Tuesday, August 31, 2004
 
Innocence Not So Much Lost As Thrown From A Moving Car
As a Democrat during the quadrennial (my new favorite word) Parade of Rich White Folks that is the Republican National Convention, I feel something of a hypocrite. Again.

As I may or may not have mentioned in my last post (I could check, but eh...), Mrs. Pops and I have eschewed the fine public school system here in Riverside in favor of a Catholic school.

Without getting into too much detail about the Dickensian details of my upbringing (we weren't poor, just surrounded by a bunch of oddly named characters with gross melodramatic tendencies and Victorian English accents), Big Government has been helpful here and there. Public school should be a no-brainer for my own kids.

So the decision to go parochial wasn't made out of any kind of hostility toward public education. After all, I am a product of public school. Not only am I cultured and urbane, I can use words like "cultured" and "urbane" and mostly understand what they mean. Also, I can read passingly well, I'm six feet tall and devastatingly handsome. So there are plenty of things about public school to recommend.

But I've found out through experience as a parent that things sometimes do not go the way you plan. For instance, I planned on being able to sleep in for the next fifteen years or so.
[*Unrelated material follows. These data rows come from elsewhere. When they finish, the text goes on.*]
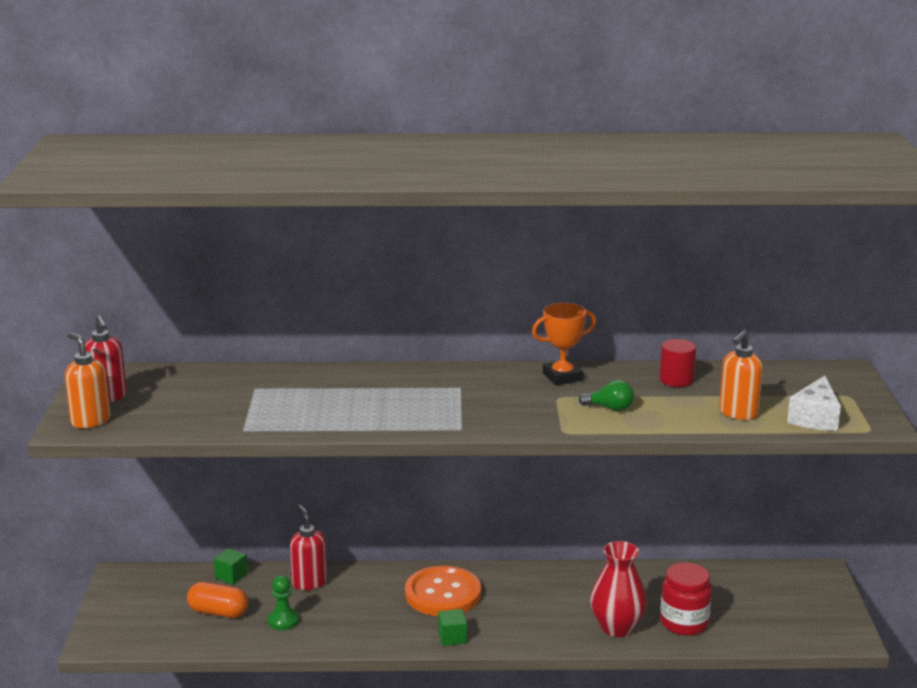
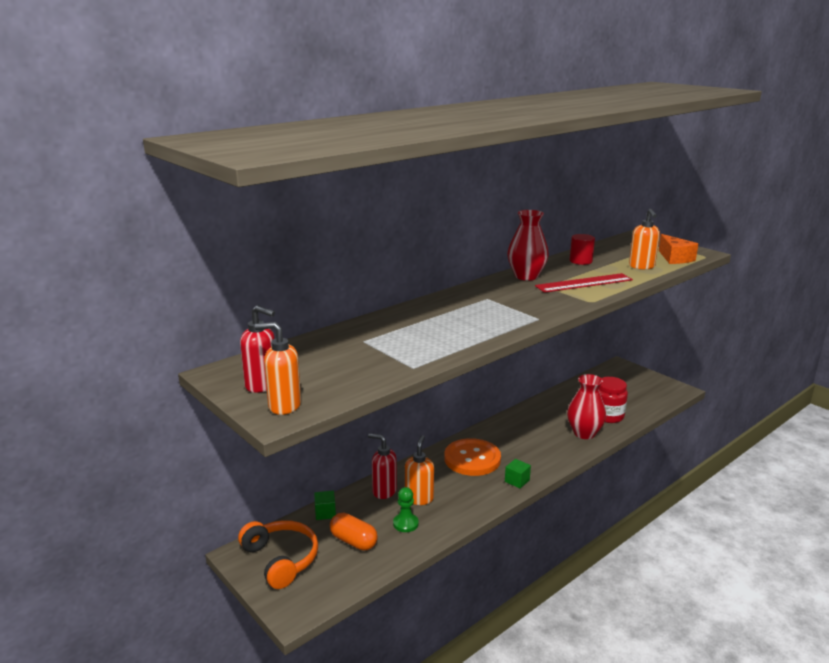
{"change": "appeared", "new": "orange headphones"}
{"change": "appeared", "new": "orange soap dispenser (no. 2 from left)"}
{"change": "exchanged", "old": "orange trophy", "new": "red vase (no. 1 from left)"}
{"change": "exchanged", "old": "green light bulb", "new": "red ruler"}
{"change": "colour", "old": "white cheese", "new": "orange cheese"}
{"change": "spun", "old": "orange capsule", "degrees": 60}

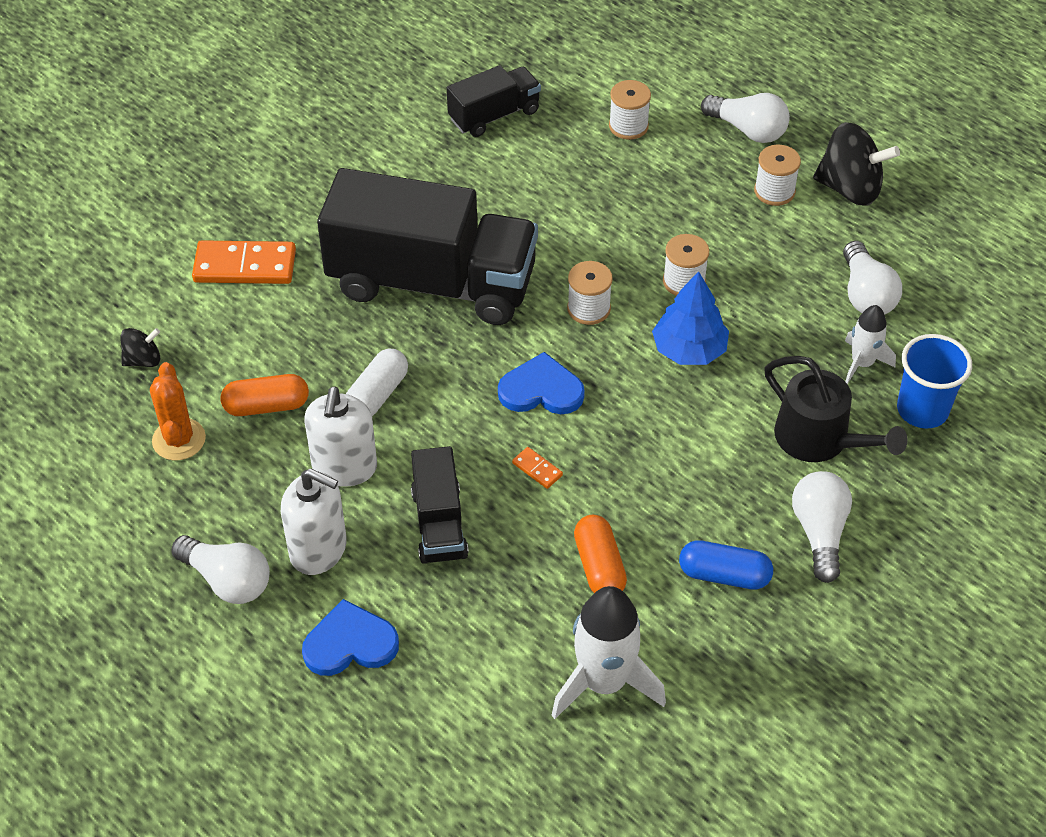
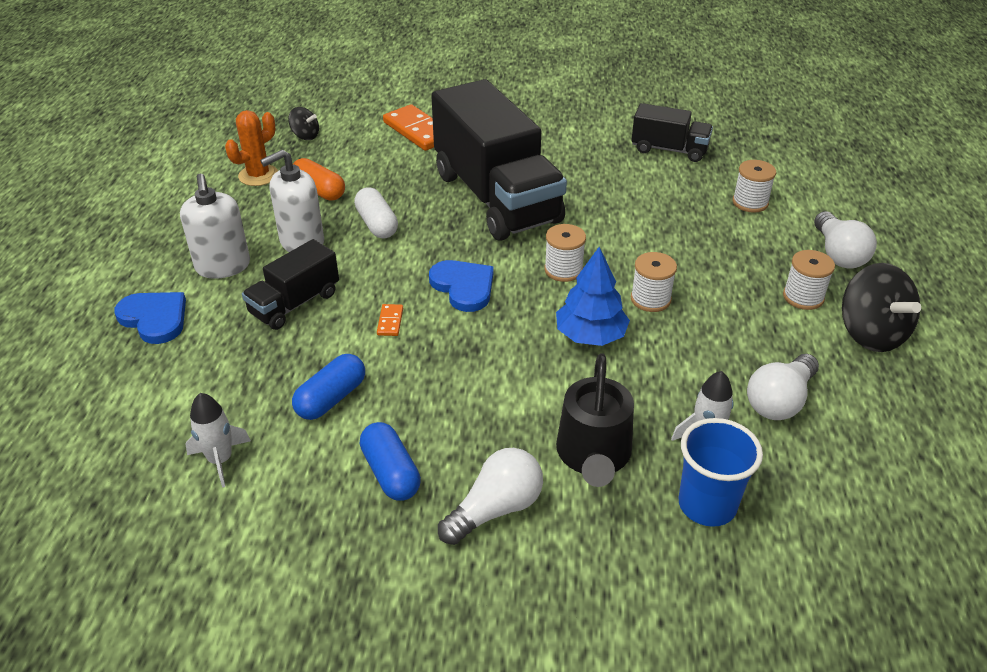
{"change": "missing", "old": "white light bulb (no. 1 from left)"}
{"change": "colour", "old": "orange capsule (no. 2 from left)", "new": "blue capsule (no. 1 from left)"}
{"change": "spun", "old": "white capsule", "degrees": 75}
{"change": "size", "old": "white rocket (no. 1 from left)", "factor": 0.58}

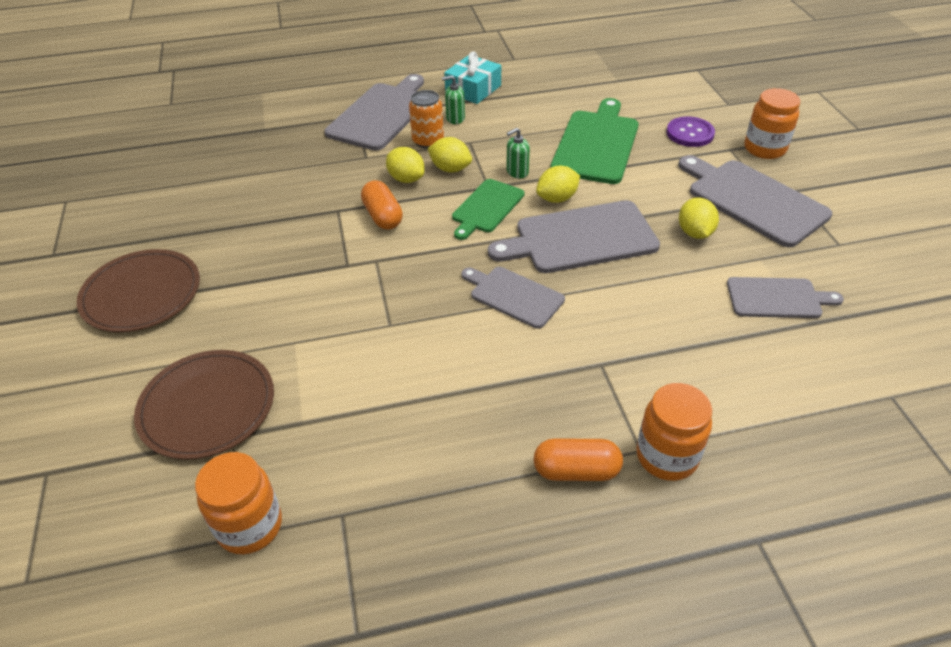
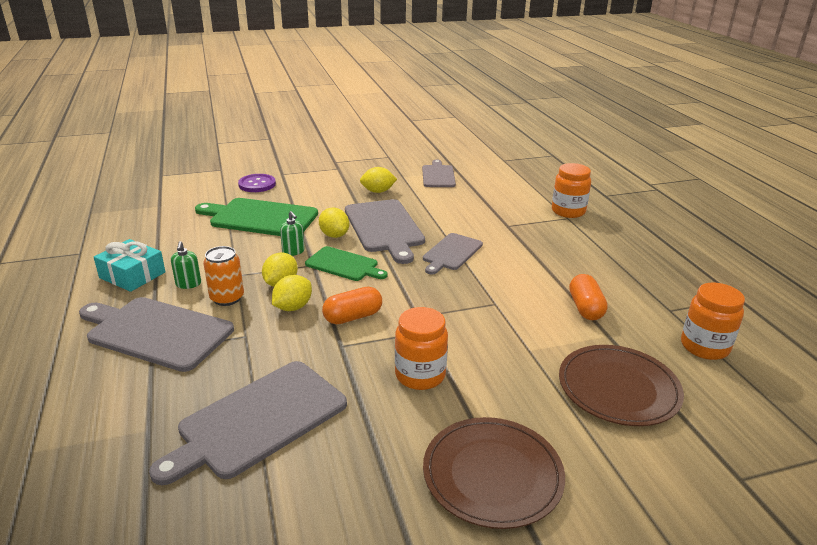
{"change": "relocated", "old": "orange capsule (no. 2 from left)"}
{"change": "relocated", "old": "grey cutting board (no. 4 from left in the first image)", "new": "grey cutting board (no. 2 from left)"}
{"change": "relocated", "old": "orange jar (no. 3 from left in the first image)", "new": "orange jar (no. 1 from left)"}

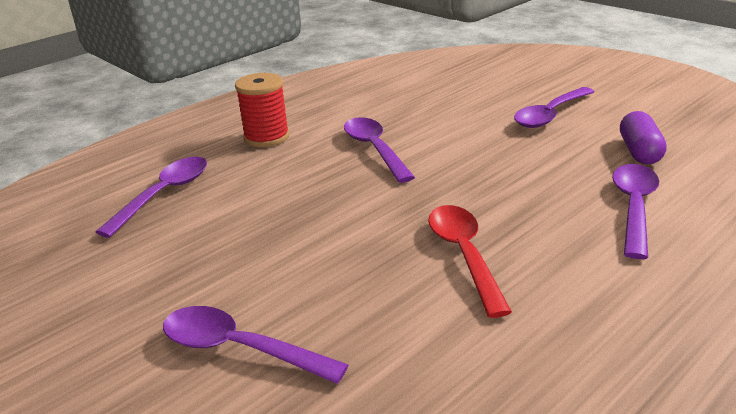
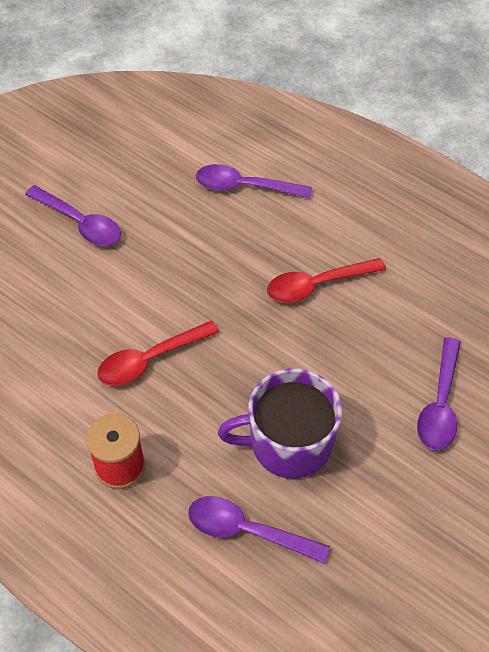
{"change": "missing", "old": "purple capsule"}
{"change": "appeared", "new": "purple mug"}
{"change": "colour", "old": "purple spoon (no. 3 from left)", "new": "red spoon (no. 1 from left)"}

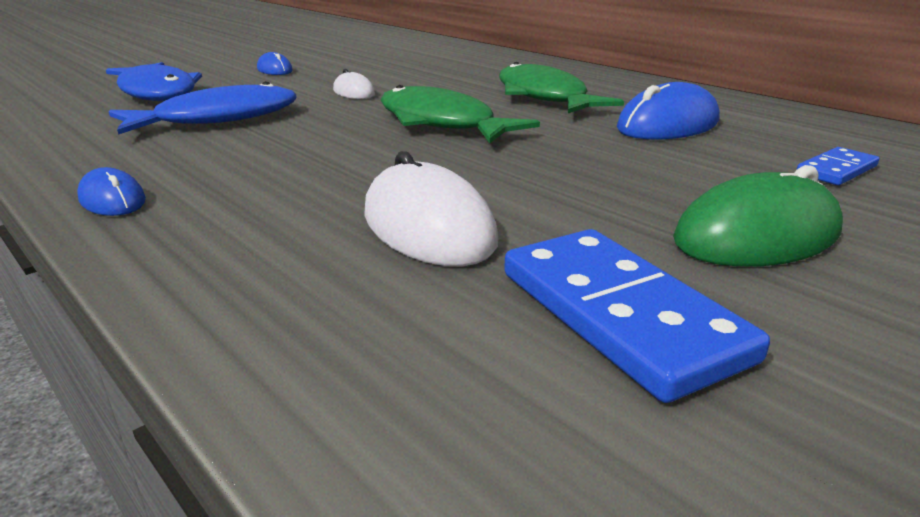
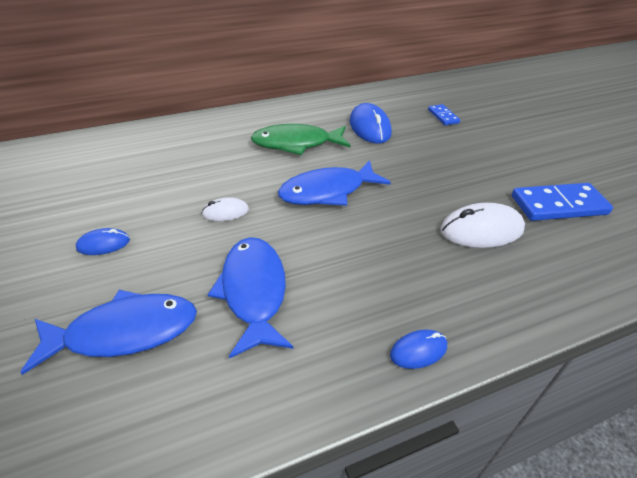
{"change": "missing", "old": "green mouse"}
{"change": "colour", "old": "green fish (no. 1 from left)", "new": "blue fish (no. 3 from left)"}

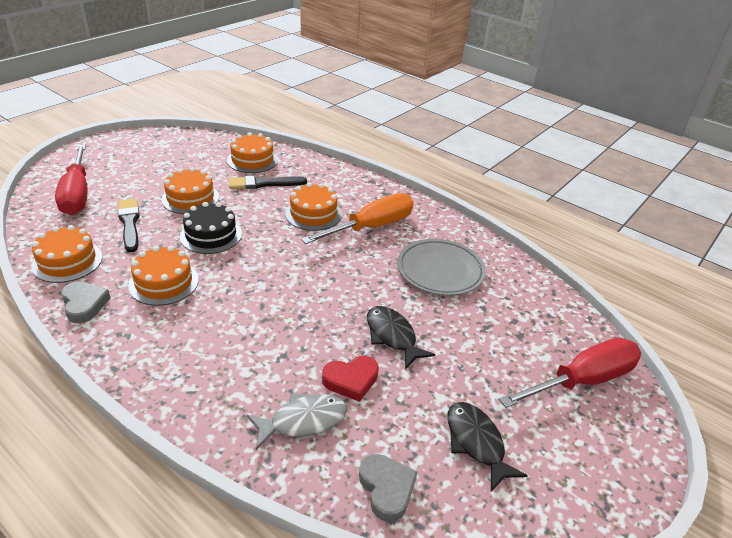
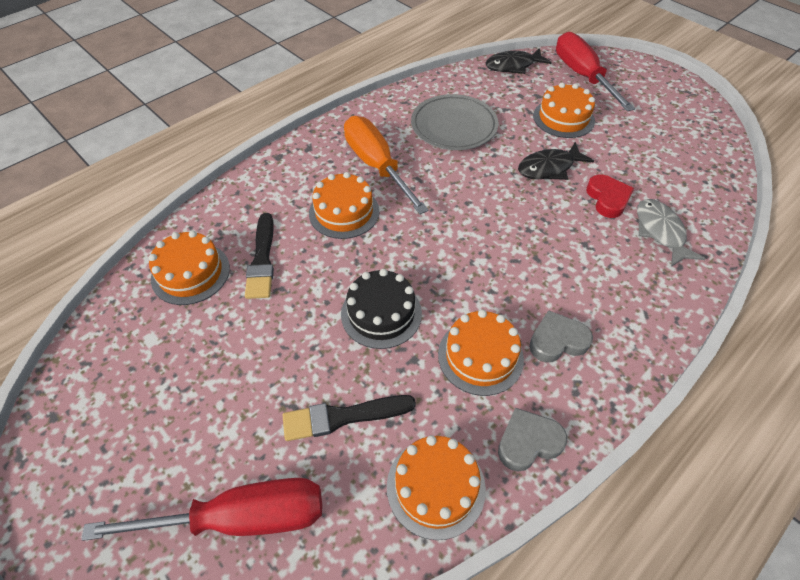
{"change": "relocated", "old": "orange cake (no. 3 from left in the first image)", "new": "orange cake (no. 5 from left)"}
{"change": "relocated", "old": "grey heart (no. 2 from left)"}
{"change": "relocated", "old": "black fish (no. 2 from left in the first image)", "new": "black fish (no. 1 from left)"}

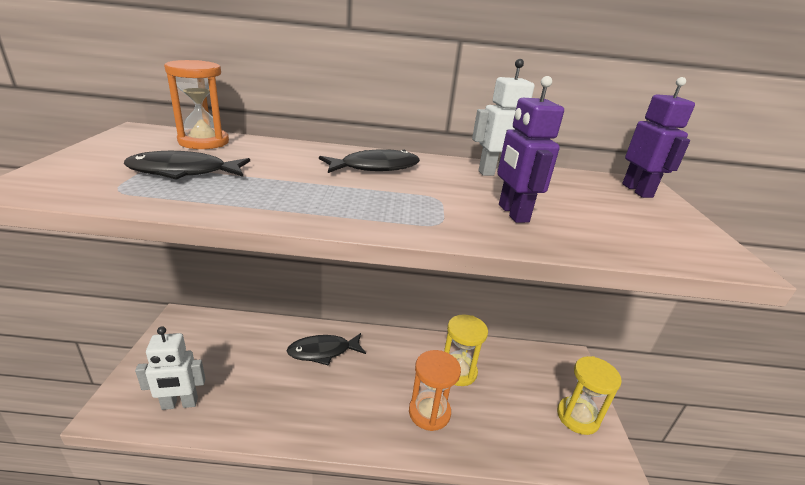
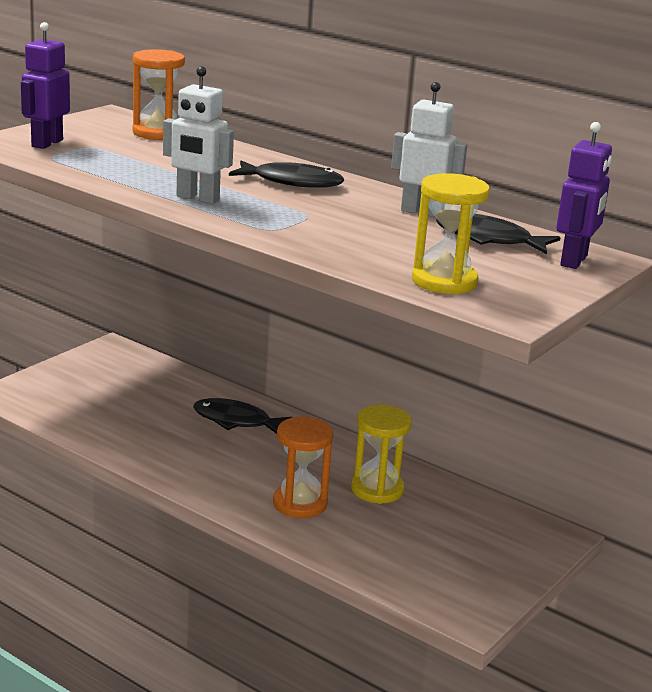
{"change": "relocated", "old": "black fish (no. 1 from left in the first image)", "new": "black fish (no. 3 from left)"}
{"change": "relocated", "old": "white robot (no. 1 from left)"}
{"change": "relocated", "old": "purple robot (no. 1 from left)"}
{"change": "relocated", "old": "yellow hourglass (no. 2 from left)"}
Not going to happen, apparently. I swear, just as they're getting over sunrise feedings, they all of a sudden need to be driven all over the goddamn place at all ungodly hours. It's a conspiracy.

The real reason is that at five years old, our son was exhibiting all the tell-tale signs of juvenile innocence. He's trusting, credulous, friendly, and only occasionally sarcastic. So when we got the orientation packet from the school and saw we were required to sign a paper agreeing to supplement, encourage and in no way countermand the teachings of the school in particular and the Church in general, we gleefully did so.

We were worried his disillusionment and hostility toward organized religion would be partial, incomplete, so we decided to take the only step we know of that can ensure a lifetime of internal spiritual confusion and unresolvable personal guilt. By teaming up of Parents and Church and School, we can triangulate our authoritarian bearing and wear him down to the point where intellectual rebellion will be an inevitibility.

If he went to public school, he might find all kinds of ordinary, unsophisticated ways to rebel like underage drinking or promiscuity or a bloody multi-state crime spree. You know, the things that kids do.

But this way, if we all try our best, we can break him spiritually by the time he's 12. I think of all the stinging, willfully hurtful things he will direct at me and "my church" which he "never asked to join" and how I should take "my God" and "shove Him up [my] ass" and I just about weep with joy.

O, the angry, cynical man we will make of him. It will be my gift to the world.


This post on the Narcissus Scale: 5.1


Pops

Comments:
I KNEW Catholic school was good for something!

I'm a product of public schools and an uber-conservative evangelical Christian (up until I was about 13 and my mom started flipping out) upbringing. Weird and exciting combo, let me tell you.
 
MPH: First we must build him up, then we can break him down.

Jason: I... uh... love you too, man. And not having comments on your site denies you the full blossoming of your narcissism. Embrace it.

Killy: Wait, your mom was uber-conservative and THEN started flipping out? Not a pretty mental picture, that.
 
You're tellin' me! Sheesh! My teen years were preeetty interesting.